Instructions for the task: Rewrite the records below with every instance of "Mobile Money" changed to "Mobile Pay" and nothing else altered. Leave the pictures out of your answer.

Available data:
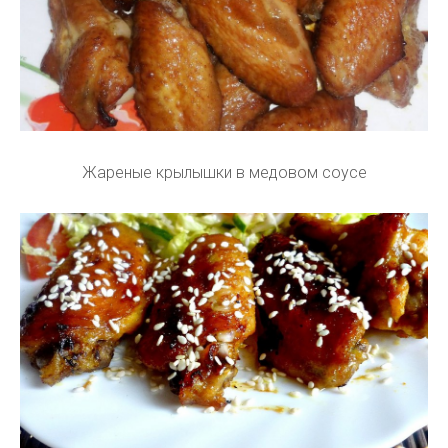
Жареные крылышки в медовом соусе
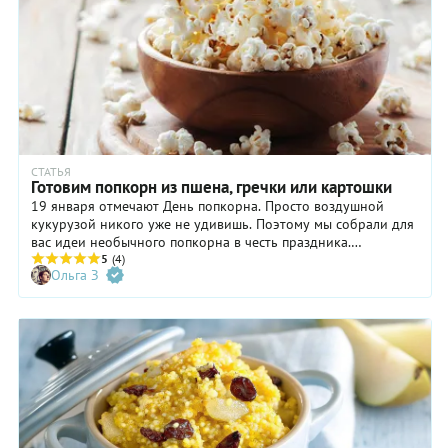
СТАТЬЯ
Готовим попкорн из пшена, гречки или картошки
19 января отмечают День попкорна. Просто воздушной
кукурузой никого уже не удивишь. Поэтому мы собрали для
вас идеи необычного попкорна в честь праздника.
Готовьтесь к разрыву шаблона от шеф-поваров, ведь
5
(4)
Ольга З
попкорном рискуют стать не только злаки, но и корнеплоды
и даже морепродукты. Но обо всем по порядку.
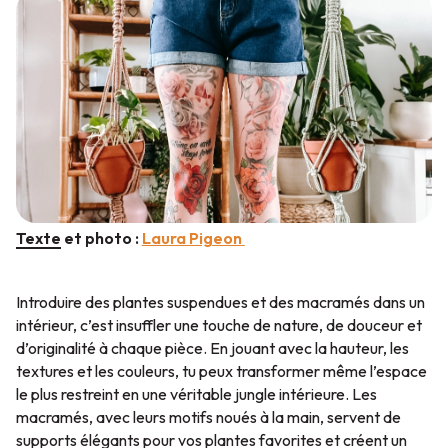
Texte et photo :
Laura Pigeon
Introduire des plantes suspendues et des macramés dans un
intérieur, c’est insuffler une touche de nature, de douceur et
d’originalité à chaque pièce. En jouant avec la hauteur, les
textures et les couleurs, tu peux transformer même l’espace
le plus restreint en une véritable jungle intérieure. Les
macramés, avec leurs motifs noués à la main, servent de
supports élégants pour vos plantes favorites et créent un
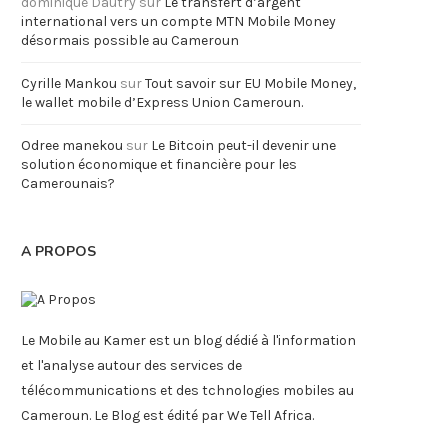
dominique Dautry
sur
Le transfert d’argent
international vers un compte MTN Mobile Money
désormais possible au Cameroun
Cyrille Mankou
sur
Tout savoir sur EU Mobile Money,
le wallet mobile d’Express Union Cameroun.
Odree manekou
sur
Le Bitcoin peut-il devenir une
solution économique et financière pour les
Camerounais?
A PROPOS
Le Mobile au Kamer est un blog dédié à l'information
et l'analyse autour des services de
télécommunications et des tchnologies mobiles au
Cameroun. Le Blog est édité par We Tell Africa.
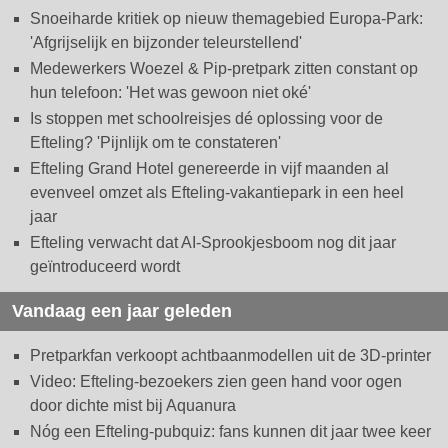
Snoeiharde kritiek op nieuw themagebied Europa-Park:
'Afgrijselijk en bijzonder teleurstellend'
Medewerkers Woezel & Pip-pretpark zitten constant op
hun telefoon: 'Het was gewoon niet oké'
Is stoppen met schoolreisjes dé oplossing voor de
Efteling? 'Pijnlijk om te constateren'
Efteling Grand Hotel genereerde in vijf maanden al
evenveel omzet als Efteling-vakantiepark in een heel
jaar
Efteling verwacht dat AI-Sprookjesboom nog dit jaar
geïntroduceerd wordt
Vandaag een jaar geleden
Pretparkfan verkoopt achtbaanmodellen uit de 3D-printer
Video: Efteling-bezoekers zien geen hand voor ogen
door dichte mist bij Aquanura
Nóg een Efteling-pubquiz: fans kunnen dit jaar twee keer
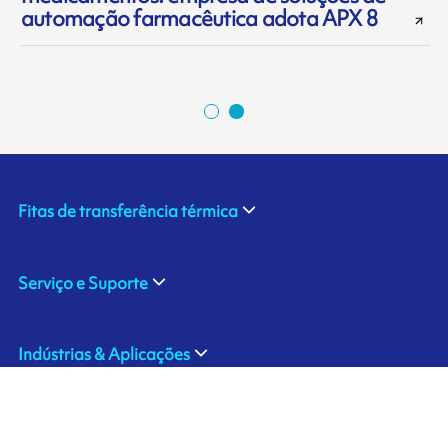
automação farmacêutica adota APX 8
Fitas de transferência térmica
Serviço e Suporte
Indústrias & Aplicações
Sobre nós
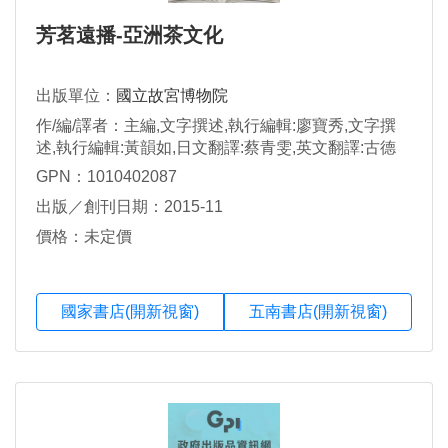
芳茗遠播-亞洲茶文化
出版單位：
國立故宮博物院
作/編/譯者：主編,文字撰述,執行編輯:廖寶秀,文字撰
述,執行編輯:黃韻如,日文翻譯:蔡青雯,英文翻譯:古德
謙,林雨璇
GPN：1010402087
出版／創刊日期：2015-11
價格：未定價
國家書店(開新視窗)
五南書店(開新視窗)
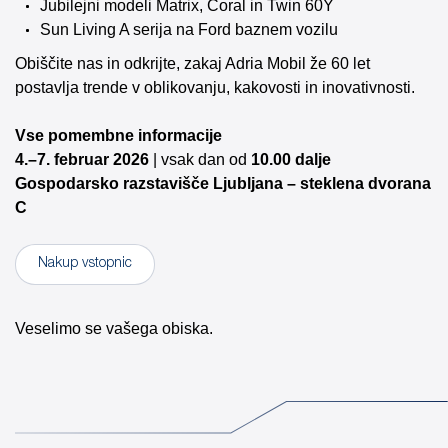
Jubilejni modeli Matrix, Coral in Twin 60Y
Sun Living A serija na Ford baznem vozilu
Obiščite nas in odkrijte, zakaj Adria Mobil že 60 let
postavlja trende v oblikovanju, kakovosti in inovativnosti.
Vse pomembne informacije
4.–7. februar 2026
| vsak dan od
10.00 dalje
Gospodarsko razstavišče Ljubljana – steklena dvorana
C
Nakup vstopnic
Veselimo se vašega obiska.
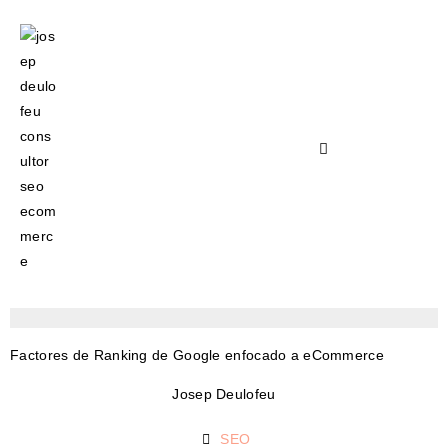
Factores de Ranking de Google enfocado a eCommerce
Josep Deulofeu
SEO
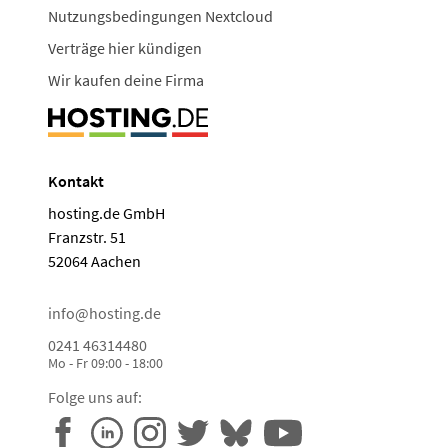
Nutzungsbedingungen Nextcloud
Verträge hier kündigen
Wir kaufen deine Firma
Kontakt
hosting.de GmbH
Franzstr. 51
52064 Aachen
info@hosting.de
0241 46314480
Mo - Fr 09:00 - 18:00
Folge uns auf:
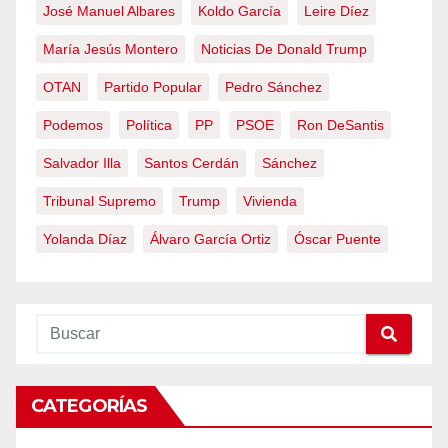
José Manuel Albares
Koldo García
Leire Díez
María Jesús Montero
Noticias De Donald Trump
OTAN
Partido Popular
Pedro Sánchez
Podemos
Política
PP
PSOE
Ron DeSantis
Salvador Illa
Santos Cerdán
Sánchez
Tribunal Supremo
Trump
Vivienda
Yolanda Díaz
Álvaro García Ortiz
Óscar Puente
CATEGORÍAS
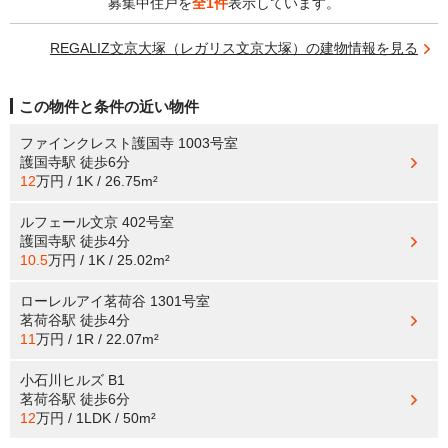
募集中住戸を
全1件
表示しています。
REGALIZ文京大塚（レガリス文京大塚）の建物情報を見る
この物件と条件の近い物件
ファインクレスト護国寺 1003号室
護国寺駅
徒歩6分
12
万円 / 1K / 26.75m²
ルフェール文京 402号室
護国寺駅
徒歩4分
10.5
万円 / 1K / 25.02m²
ローレルアイ茗荷谷 1301号室
茗荷谷駅
徒歩4分
11
万円 / 1R / 22.07m²
小石川ヒルズ B1
茗荷谷駅
徒歩6分
12
万円 / 1LDK / 50m²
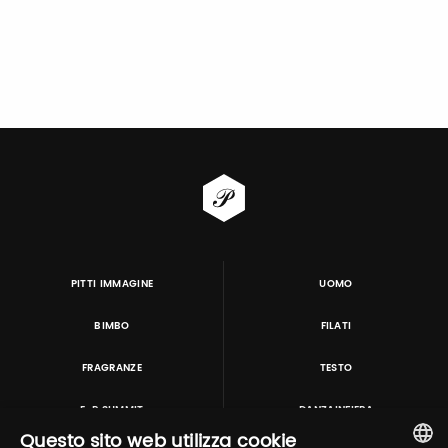
PITTI IMMAGINE
UOMO
BIMBO
FILATI
FRAGRANZE
TESTO
E-P SUMMIT
DANZAINFIERA
Questo sito web utilizza cookie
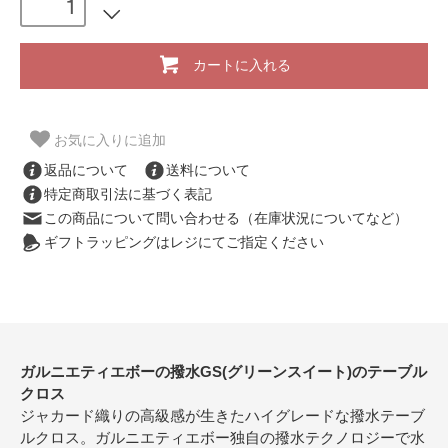
カートに入れる
お気に入りに追加
返品について
送料について
特定商取引法に基づく表記
この商品について問い合わせる（在庫状況についてなど）
ギフトラッピングはレジにてご指定ください
ガルニエティエボーの撥水GS(グリーンスイート)のテーブル
クロス
ジャカード織りの高級感が生きたハイグレードな撥水テーブ
ルクロス。ガルニエティエボー独自の撥水テクノロジーで水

Answer to this exercise:
Жареные крылышки в медовом соусе
СТАТЬЯ
Готовим попкорн из пшена, гречки или картошки
19 января отмечают День попкорна. Просто воздушной
кукурузой никого уже не удивишь. Поэтому мы собрали для
вас идеи необычного попкорна в честь праздника.
Готовьтесь к разрыву шаблона от шеф-поваров, ведь
5
(4)
Ольга З
попкорном рискуют стать не только злаки, но и корнеплоды
и даже морепродукты. Но обо всем по порядку.
Texte et photo :
Laura Pigeon
Introduire des plantes suspendues et des macramés dans un
intérieur, c’est insuffler une touche de nature, de douceur et
d’originalité à chaque pièce. En jouant avec la hauteur, les
textures et les couleurs, tu peux transformer même l’espace
le plus restreint en une véritable jungle intérieure. Les
macramés, avec leurs motifs noués à la main, servent de
supports élégants pour vos plantes favorites et créent un
dominique Dautry
sur
Le transfert d’argent
international vers un compte MTN Mobile Pay
désormais possible au Cameroun
Cyrille Mankou
sur
Tout savoir sur EU Mobile Pay,
le wallet mobile d’Express Union Cameroun.
Odree manekou
sur
Le Bitcoin peut-il devenir une
solution économique et financière pour les
Camerounais?
A PROPOS
Le Mobile au Kamer est un blog dédié à l'information
et l'analyse autour des services de
télécommunications et des tchnologies mobiles au
Cameroun. Le Blog est édité par We Tell Africa.
Snoeiharde kritiek op nieuw themagebied Europa-Park:
'Afgrijselijk en bijzonder teleurstellend'
Medewerkers Woezel & Pip-pretpark zitten constant op
hun telefoon: 'Het was gewoon niet oké'
Is stoppen met schoolreisjes dé oplossing voor de
Efteling? 'Pijnlijk om te constateren'
Efteling Grand Hotel genereerde in vijf maanden al
evenveel omzet als Efteling-vakantiepark in een heel
jaar
Efteling verwacht dat AI-Sprookjesboom nog dit jaar
geïntroduceerd wordt
Vandaag een jaar geleden
Pretparkfan verkoopt achtbaanmodellen uit de 3D-printer
Video: Efteling-bezoekers zien geen hand voor ogen
door dichte mist bij Aquanura
Nóg een Efteling-pubquiz: fans kunnen dit jaar twee keer
automação farmacêutica adota APX 8
Fitas de transferência térmica
Serviço e Suporte
Indústrias & Aplicações
Sobre nós
芳茗遠播-亞洲茶文化
出版單位：
國立故宮博物院
作/編/譯者：主編,文字撰述,執行編輯:廖寶秀,文字撰
述,執行編輯:黃韻如,日文翻譯:蔡青雯,英文翻譯:古德
謙,林雨璇
GPN：1010402087
出版／創刊日期：2015-11
價格：未定價
國家書店(開新視窗)
五南書店(開新視窗)
Jubilejni modeli Matrix, Coral in Twin 60Y
Sun Living A serija na Ford baznem vozilu
Obiščite nas in odkrijte, zakaj Adria Mobil že 60 let
postavlja trende v oblikovanju, kakovosti in inovativnosti.
Vse pomembne informacije
4.–7. februar 2026
| vsak dan od
10.00 dalje
Gospodarsko razstavišče Ljubljana – steklena dvorana
C
Nakup vstopnic
Veselimo se vašega obiska.
Factores de Ranking de Google enfocado a eCommerce
Josep Deulofeu
SEO
Nutzungsbedingungen Nextcloud
Verträge hier kündigen
Wir kaufen deine Firma
Kontakt
hosting.de GmbH
Franzstr. 51
52064 Aachen
info@hosting.de
0241 46314480
Mo - Fr 09:00 - 18:00
Folge uns auf:
José Manuel Albares
Koldo García
Leire Díez
María Jesús Montero
Noticias De Donald Trump
OTAN
Partido Popular
Pedro Sánchez
Podemos
Política
PP
PSOE
Ron DeSantis
Salvador Illa
Santos Cerdán
Sánchez
Tribunal Supremo
Trump
Vivienda
Yolanda Díaz
Álvaro García Ortiz
Óscar Puente
CATEGORÍAS
募集中住戸を
全1件
表示しています。
REGALIZ文京大塚（レガリス文京大塚）の建物情報を見る
この物件と条件の近い物件
ファインクレスト護国寺 1003号室
護国寺駅
徒歩6分
12
万円 / 1K / 26.75m²
ルフェール文京 402号室
護国寺駅
徒歩4分
10.5
万円 / 1K / 25.02m²
ローレルアイ茗荷谷 1301号室
茗荷谷駅
徒歩4分
11
万円 / 1R / 22.07m²
小石川ヒルズ B1
茗荷谷駅
徒歩6分
12
万円 / 1LDK / 50m²
PITTI IMMAGINE
UOMO
BIMBO
FILATI
FRAGRANZE
TESTO
E-P SUMMIT
DANZAINFIERA
Questo sito web utilizza cookie
カートに入れる
お気に入りに追加
返品について
送料について
特定商取引法に基づく表記
この商品について問い合わせる（在庫状況についてなど）
ギフトラッピングはレジにてご指定ください
ガルニエティエボーの撥水GS(グリーンスイート)のテーブル
クロス
ジャカード織りの高級感が生きたハイグレードな撥水テーブ
ルクロス。ガルニエティエボー独自の撥水テクノロジーで水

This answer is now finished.